Document passage ▸

* * *

Experienced in the field and equipped with an associate degree in early childhood education, she launched Grandma’s House Child Care. Her first clients were low-income working mothers whose daycare expenses were paid by the state. Six months after Tanner’s career change, she found herself on the brink of financial ruin. She had received no payment from the state for the eight children in her daily care.

“I was in business six months and not getting a paycheck. I was at the kitchen table with my assistant, a retired nurse, going over the bills. I’m feeding the kids, trying to pay my mortgage, trying to provide materials like books and toys, plus I haven’t paid my assistant,” she remembers. “Being in business for yourself in your own home, you have no one to go to. I’m sitting there, I’m stressed and the doorbell rings.”

At the door, as if on cue, was a representative of the Service Employees International Union (SEIU). Tanner attended an SEIU organizing meeting that night, found herself giving an impassioned speech and joining the union. “At that point I realized I wasn’t alone anymore,” she recalls. Thus began her commitment to improve the working conditions of Illinois child-care providers who contract with the state.

I had an interview with SEIU a couple of years ago to lead an education program out of their Los Angeles office. It was a long commute and one of those jobs that you had to breathe and sleep SEIU so I opted out of the second interview. But reading this story reminded me of the importance, the power, of unions.

* * *

Data records ▸
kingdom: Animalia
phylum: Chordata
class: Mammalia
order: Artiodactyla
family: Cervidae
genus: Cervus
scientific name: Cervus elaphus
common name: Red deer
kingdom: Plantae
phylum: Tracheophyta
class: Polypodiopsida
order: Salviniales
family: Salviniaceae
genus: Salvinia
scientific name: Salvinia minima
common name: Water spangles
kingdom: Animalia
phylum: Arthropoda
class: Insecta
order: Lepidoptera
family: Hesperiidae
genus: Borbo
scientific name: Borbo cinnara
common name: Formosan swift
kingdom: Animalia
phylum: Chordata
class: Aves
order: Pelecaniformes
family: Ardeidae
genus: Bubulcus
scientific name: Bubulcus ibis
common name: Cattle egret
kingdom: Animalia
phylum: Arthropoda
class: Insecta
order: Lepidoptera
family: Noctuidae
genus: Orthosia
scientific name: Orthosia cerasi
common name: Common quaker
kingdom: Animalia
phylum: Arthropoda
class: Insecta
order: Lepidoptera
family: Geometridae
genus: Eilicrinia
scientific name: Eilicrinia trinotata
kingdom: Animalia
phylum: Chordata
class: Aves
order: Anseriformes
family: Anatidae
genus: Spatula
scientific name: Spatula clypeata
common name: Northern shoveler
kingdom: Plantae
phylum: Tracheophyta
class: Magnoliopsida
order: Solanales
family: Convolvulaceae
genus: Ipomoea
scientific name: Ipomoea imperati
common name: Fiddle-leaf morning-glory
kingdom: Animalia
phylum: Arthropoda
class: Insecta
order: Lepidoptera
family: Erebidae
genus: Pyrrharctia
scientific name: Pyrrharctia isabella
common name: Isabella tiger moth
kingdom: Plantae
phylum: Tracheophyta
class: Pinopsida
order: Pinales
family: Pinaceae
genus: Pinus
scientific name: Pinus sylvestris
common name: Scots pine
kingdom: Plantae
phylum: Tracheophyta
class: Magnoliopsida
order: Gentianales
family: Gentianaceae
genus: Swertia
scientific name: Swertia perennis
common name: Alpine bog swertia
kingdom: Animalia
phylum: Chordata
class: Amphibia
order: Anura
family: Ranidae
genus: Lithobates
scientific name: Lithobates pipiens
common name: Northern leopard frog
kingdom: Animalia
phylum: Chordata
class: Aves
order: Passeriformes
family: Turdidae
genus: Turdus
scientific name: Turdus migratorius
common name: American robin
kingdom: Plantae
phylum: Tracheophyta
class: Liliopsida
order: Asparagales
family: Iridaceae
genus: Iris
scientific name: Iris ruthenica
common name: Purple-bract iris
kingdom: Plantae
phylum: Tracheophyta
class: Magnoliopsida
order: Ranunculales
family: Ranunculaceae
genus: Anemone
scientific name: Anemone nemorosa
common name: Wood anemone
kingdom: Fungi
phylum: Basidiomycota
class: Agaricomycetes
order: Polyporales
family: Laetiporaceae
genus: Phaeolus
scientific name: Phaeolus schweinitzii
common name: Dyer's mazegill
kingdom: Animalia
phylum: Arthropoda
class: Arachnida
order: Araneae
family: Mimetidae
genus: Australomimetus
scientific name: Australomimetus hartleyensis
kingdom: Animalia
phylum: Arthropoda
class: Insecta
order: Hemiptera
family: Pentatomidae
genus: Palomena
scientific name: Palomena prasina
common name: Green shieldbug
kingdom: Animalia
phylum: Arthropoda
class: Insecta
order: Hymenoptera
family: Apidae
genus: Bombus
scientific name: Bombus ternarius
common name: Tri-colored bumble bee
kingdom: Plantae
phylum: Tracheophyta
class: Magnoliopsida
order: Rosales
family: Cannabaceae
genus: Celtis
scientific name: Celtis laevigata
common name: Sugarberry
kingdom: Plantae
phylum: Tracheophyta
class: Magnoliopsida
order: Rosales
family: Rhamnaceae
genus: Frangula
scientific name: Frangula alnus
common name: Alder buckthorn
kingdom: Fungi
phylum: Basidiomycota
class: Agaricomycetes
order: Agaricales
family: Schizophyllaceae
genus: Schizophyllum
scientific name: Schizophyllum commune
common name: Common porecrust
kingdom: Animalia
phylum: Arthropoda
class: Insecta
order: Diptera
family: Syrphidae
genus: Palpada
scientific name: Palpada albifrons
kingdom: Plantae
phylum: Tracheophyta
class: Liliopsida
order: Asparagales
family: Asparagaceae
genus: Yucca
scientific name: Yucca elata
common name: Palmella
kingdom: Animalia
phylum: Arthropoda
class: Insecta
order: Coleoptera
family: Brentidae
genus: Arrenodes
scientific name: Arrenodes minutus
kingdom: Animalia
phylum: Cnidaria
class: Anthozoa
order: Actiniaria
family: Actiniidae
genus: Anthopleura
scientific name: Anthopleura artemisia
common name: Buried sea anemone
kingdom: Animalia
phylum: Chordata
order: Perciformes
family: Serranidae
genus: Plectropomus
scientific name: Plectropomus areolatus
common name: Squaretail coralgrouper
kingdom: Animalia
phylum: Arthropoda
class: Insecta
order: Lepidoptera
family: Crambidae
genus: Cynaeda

* * *

Job ▸ In the passage about Grandma's House Child Care, how many children were in Tanner's daily care when she had received no payment from the state?

Task result ▸ Eight